WHAT YOU NEED TO DO »
Convert every line in the records below into a numbered list, omitting blank lines.
INPUT Start Marker
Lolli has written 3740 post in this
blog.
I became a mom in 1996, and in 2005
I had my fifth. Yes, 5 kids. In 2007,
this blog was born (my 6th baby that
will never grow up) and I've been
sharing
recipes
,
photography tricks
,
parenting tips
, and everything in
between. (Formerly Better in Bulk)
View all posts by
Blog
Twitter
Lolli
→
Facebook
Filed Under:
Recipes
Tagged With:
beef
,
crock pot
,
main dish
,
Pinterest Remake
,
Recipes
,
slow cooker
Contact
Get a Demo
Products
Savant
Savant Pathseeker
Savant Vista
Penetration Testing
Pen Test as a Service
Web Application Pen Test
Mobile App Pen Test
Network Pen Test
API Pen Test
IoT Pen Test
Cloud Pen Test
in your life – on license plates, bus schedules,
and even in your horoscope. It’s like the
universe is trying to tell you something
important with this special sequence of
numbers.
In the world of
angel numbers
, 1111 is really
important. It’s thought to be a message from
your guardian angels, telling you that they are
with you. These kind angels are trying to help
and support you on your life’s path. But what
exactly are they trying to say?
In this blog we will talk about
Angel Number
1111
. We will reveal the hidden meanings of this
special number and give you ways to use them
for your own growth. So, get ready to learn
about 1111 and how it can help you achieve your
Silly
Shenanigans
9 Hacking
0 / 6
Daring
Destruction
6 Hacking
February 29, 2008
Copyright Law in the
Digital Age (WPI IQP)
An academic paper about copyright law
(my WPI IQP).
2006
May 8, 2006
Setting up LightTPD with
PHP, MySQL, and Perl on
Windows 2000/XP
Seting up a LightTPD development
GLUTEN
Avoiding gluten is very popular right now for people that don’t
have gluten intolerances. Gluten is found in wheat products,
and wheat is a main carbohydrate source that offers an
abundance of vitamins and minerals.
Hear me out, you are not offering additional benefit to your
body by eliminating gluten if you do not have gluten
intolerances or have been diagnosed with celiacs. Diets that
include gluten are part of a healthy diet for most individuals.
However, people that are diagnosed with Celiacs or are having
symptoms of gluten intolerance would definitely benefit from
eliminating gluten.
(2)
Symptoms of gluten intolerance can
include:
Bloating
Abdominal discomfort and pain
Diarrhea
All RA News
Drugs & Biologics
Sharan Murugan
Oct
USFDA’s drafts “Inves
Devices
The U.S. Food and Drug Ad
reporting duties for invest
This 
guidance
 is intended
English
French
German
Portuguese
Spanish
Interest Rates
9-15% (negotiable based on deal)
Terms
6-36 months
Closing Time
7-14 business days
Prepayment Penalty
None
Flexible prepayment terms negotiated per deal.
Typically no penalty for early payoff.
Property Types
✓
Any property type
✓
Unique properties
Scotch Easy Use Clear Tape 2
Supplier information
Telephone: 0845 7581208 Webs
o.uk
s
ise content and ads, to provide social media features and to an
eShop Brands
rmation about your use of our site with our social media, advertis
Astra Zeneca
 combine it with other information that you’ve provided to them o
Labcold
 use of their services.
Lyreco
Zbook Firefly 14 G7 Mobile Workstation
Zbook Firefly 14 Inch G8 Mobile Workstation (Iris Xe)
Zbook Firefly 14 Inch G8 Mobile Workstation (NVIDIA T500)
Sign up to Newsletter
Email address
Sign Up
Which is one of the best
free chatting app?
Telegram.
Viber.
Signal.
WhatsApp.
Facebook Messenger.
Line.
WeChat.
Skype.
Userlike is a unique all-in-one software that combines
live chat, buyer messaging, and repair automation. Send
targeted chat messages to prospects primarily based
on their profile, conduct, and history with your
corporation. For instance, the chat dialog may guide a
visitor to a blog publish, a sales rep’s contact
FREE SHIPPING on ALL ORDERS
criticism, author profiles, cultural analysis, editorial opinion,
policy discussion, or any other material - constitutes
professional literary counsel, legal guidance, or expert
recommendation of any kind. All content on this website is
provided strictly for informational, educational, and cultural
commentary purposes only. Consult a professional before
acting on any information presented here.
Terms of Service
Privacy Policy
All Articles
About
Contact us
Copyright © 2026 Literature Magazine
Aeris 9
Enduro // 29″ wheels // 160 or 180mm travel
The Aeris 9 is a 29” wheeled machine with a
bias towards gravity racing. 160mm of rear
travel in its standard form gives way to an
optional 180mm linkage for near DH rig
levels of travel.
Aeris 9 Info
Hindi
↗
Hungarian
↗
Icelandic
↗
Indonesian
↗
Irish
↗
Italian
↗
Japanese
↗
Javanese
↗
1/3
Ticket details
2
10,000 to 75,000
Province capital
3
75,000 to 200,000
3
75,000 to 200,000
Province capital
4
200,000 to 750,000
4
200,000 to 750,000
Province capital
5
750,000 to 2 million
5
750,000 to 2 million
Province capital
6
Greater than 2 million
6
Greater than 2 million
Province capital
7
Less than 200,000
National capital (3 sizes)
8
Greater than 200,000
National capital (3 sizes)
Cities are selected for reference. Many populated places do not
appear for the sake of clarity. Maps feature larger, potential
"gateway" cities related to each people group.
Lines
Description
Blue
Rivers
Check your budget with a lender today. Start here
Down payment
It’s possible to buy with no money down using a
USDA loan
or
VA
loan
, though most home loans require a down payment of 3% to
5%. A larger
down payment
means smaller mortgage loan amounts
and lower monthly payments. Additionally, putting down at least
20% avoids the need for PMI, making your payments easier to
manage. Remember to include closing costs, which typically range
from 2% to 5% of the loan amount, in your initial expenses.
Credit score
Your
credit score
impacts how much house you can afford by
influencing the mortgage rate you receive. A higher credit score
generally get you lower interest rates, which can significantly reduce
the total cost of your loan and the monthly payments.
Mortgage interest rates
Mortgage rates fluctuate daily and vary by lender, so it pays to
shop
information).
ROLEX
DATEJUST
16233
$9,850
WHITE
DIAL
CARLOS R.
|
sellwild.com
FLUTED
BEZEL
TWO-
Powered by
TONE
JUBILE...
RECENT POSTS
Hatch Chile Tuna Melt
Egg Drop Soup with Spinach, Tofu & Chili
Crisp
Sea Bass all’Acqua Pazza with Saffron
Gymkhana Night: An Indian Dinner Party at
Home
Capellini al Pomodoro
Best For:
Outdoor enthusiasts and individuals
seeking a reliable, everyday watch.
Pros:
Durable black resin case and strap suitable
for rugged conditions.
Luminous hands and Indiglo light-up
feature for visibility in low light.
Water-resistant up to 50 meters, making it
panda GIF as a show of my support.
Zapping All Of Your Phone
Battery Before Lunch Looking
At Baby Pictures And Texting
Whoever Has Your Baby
INPUT End Marker
ANSWER TO THE EXERCISE »
1. Lolli has written 3740 post in this
2. blog.
3. I became a mom in 1996, and in 2005
4. I had my fifth. Yes, 5 kids. In 2007,
5. this blog was born (my 6th baby that
6. will never grow up) and I've been
7. sharing
8. recipes
9. ,
10. photography tricks
11. ,
12. parenting tips
13. , and everything in
14. between. (Formerly Better in Bulk)
15. View all posts by
16. Blog
17. Twitter
18. Lolli
19. →
20. Facebook
21. Filed Under:
22. Recipes
23. Tagged With:
24. beef
25. ,
26. crock pot
27. ,
28. main dish
29. ,
30. Pinterest Remake
31. ,
32. Recipes
33. ,
34. slow cooker
35. Contact
36. Get a Demo
37. Products
38. Savant
39. Savant Pathseeker
40. Savant Vista
41. Penetration Testing
42. Pen Test as a Service
43. Web Application Pen Test
44. Mobile App Pen Test
45. Network Pen Test
46. API Pen Test
47. IoT Pen Test
48. Cloud Pen Test
49. in your life – on license plates, bus schedules,
50. and even in your horoscope. It’s like the
51. universe is trying to tell you something
52. important with this special sequence of
53. numbers.
54. In the world of
55. angel numbers
56. , 1111 is really
57. important. It’s thought to be a message from
58. your guardian angels, telling you that they are
59. with you. These kind angels are trying to help
60. and support you on your life’s path. But what
61. exactly are they trying to say?
62. In this blog we will talk about
63. Angel Number
64. 1111
65. . We will reveal the hidden meanings of this
66. special number and give you ways to use them
67. for your own growth. So, get ready to learn
68. about 1111 and how it can help you achieve your
69. Silly
70. Shenanigans
71. 9 Hacking
72. 0 / 6
73. Daring
74. Destruction
75. 6 Hacking
76. February 29, 2008
77. Copyright Law in the
78. Digital Age (WPI IQP)
79. An academic paper about copyright law
80. (my WPI IQP).
81. 2006
82. May 8, 2006
83. Setting up LightTPD with
84. PHP, MySQL, and Perl on
85. Windows 2000/XP
86. Seting up a LightTPD development
87. GLUTEN
88. Avoiding gluten is very popular right now for people that don’t
89. have gluten intolerances. Gluten is found in wheat products,
90. and wheat is a main carbohydrate source that offers an
91. abundance of vitamins and minerals.
92. Hear me out, you are not offering additional benefit to your
93. body by eliminating gluten if you do not have gluten
94. intolerances or have been diagnosed with celiacs. Diets that
95. include gluten are part of a healthy diet for most individuals.
96. However, people that are diagnosed with Celiacs or are having
97. symptoms of gluten intolerance would definitely benefit from
98. eliminating gluten.
99. (2)
100. Symptoms of gluten intolerance can
101. include:
102. Bloating
103. Abdominal discomfort and pain
104. Diarrhea
105. All RA News
106. Drugs & Biologics
107. Sharan Murugan
108. Oct
109. USFDA’s drafts “Inves
110. Devices
111. The U.S. Food and Drug Ad
112. reporting duties for invest
113. This 
114. guidance
115.  is intended
116. English
117. French
118. German
119. Portuguese
120. Spanish
121. Interest Rates
122. 9-15% (negotiable based on deal)
123. Terms
124. 6-36 months
125. Closing Time
126. 7-14 business days
127. Prepayment Penalty
128. None
129. Flexible prepayment terms negotiated per deal.
130. Typically no penalty for early payoff.
131. Property Types
132. ✓
133. Any property type
134. ✓
135. Unique properties
136. Scotch Easy Use Clear Tape 2
137. Supplier information
138. Telephone: 0845 7581208 Webs
139. o.uk
140. s
141. ise content and ads, to provide social media features and to an
142. eShop Brands
143. rmation about your use of our site with our social media, advertis
144. Astra Zeneca
145.  combine it with other information that you’ve provided to them o
146. Labcold
147.  use of their services.
148. Lyreco
149. Zbook Firefly 14 G7 Mobile Workstation
150. Zbook Firefly 14 Inch G8 Mobile Workstation (Iris Xe)
151. Zbook Firefly 14 Inch G8 Mobile Workstation (NVIDIA T500)
152. Sign up to Newsletter
153. Email address
154. Sign Up
155. Which is one of the best
156. free chatting app?
157. Telegram.
158. Viber.
159. Signal.
160. WhatsApp.
161. Facebook Messenger.
162. Line.
163. WeChat.
164. Skype.
165. Userlike is a unique all-in-one software that combines
166. live chat, buyer messaging, and repair automation. Send
167. targeted chat messages to prospects primarily based
168. on their profile, conduct, and history with your
169. corporation. For instance, the chat dialog may guide a
170. visitor to a blog publish, a sales rep’s contact
171. FREE SHIPPING on ALL ORDERS
172. criticism, author profiles, cultural analysis, editorial opinion,
173. policy discussion, or any other material - constitutes
174. professional literary counsel, legal guidance, or expert
175. recommendation of any kind. All content on this website is
176. provided strictly for informational, educational, and cultural
177. commentary purposes only. Consult a professional before
178. acting on any information presented here.
179. Terms of Service
180. Privacy Policy
181. All Articles
182. About
183. Contact us
184. Copyright © 2026 Literature Magazine
185. Aeris 9
186. Enduro // 29″ wheels // 160 or 180mm travel
187. The Aeris 9 is a 29” wheeled machine with a
188. bias towards gravity racing. 160mm of rear
189. travel in its standard form gives way to an
190. optional 180mm linkage for near DH rig
191. levels of travel.
192. Aeris 9 Info
193. Hindi
194. ↗
195. Hungarian
196. ↗
197. Icelandic
198. ↗
199. Indonesian
200. ↗
201. Irish
202. ↗
203. Italian
204. ↗
205. Japanese
206. ↗
207. Javanese
208. ↗
209. 1/3
210. Ticket details
211. 2
212. 10,000 to 75,000
213. Province capital
214. 3
215. 75,000 to 200,000
216. 3
217. 75,000 to 200,000
218. Province capital
219. 4
220. 200,000 to 750,000
221. 4
222. 200,000 to 750,000
223. Province capital
224. 5
225. 750,000 to 2 million
226. 5
227. 750,000 to 2 million
228. Province capital
229. 6
230. Greater than 2 million
231. 6
232. Greater than 2 million
233. Province capital
234. 7
235. Less than 200,000
236. National capital (3 sizes)
237. 8
238. Greater than 200,000
239. National capital (3 sizes)
240. Cities are selected for reference. Many populated places do not
241. appear for the sake of clarity. Maps feature larger, potential
242. "gateway" cities related to each people group.
243. Lines
244. Description
245. Blue
246. Rivers
247. Check your budget with a lender today. Start here
248. Down payment
249. It’s possible to buy with no money down using a
250. USDA loan
251. or
252. VA
253. loan
254. , though most home loans require a down payment of 3% to
255. 5%. A larger
256. down payment
257. means smaller mortgage loan amounts
258. and lower monthly payments. Additionally, putting down at least
259. 20% avoids the need for PMI, making your payments easier to
260. manage. Remember to include closing costs, which typically range
261. from 2% to 5% of the loan amount, in your initial expenses.
262. Credit score
263. Your
264. credit score
265. impacts how much house you can afford by
266. influencing the mortgage rate you receive. A higher credit score
267. generally get you lower interest rates, which can significantly reduce
268. the total cost of your loan and the monthly payments.
269. Mortgage interest rates
270. Mortgage rates fluctuate daily and vary by lender, so it pays to
271. shop
272. information).
273. ROLEX
274. DATEJUST
275. 16233
276. $9,850
277. WHITE
278. DIAL
279. CARLOS R.
280. |
281. sellwild.com
282. FLUTED
283. BEZEL
284. TWO-
285. Powered by
286. TONE
287. JUBILE...
288. RECENT POSTS
289. Hatch Chile Tuna Melt
290. Egg Drop Soup with Spinach, Tofu & Chili
291. Crisp
292. Sea Bass all’Acqua Pazza with Saffron
293. Gymkhana Night: An Indian Dinner Party at
294. Home
295. Capellini al Pomodoro
296. Best For:
297. Outdoor enthusiasts and individuals
298. seeking a reliable, everyday watch.
299. Pros:
300. Durable black resin case and strap suitable
301. for rugged conditions.
302. Luminous hands and Indiglo light-up
303. feature for visibility in low light.
304. Water-resistant up to 50 meters, making it
305. panda GIF as a show of my support.
306. Zapping All Of Your Phone
307. Battery Before Lunch Looking
308. At Baby Pictures And Texting
309. Whoever Has Your Baby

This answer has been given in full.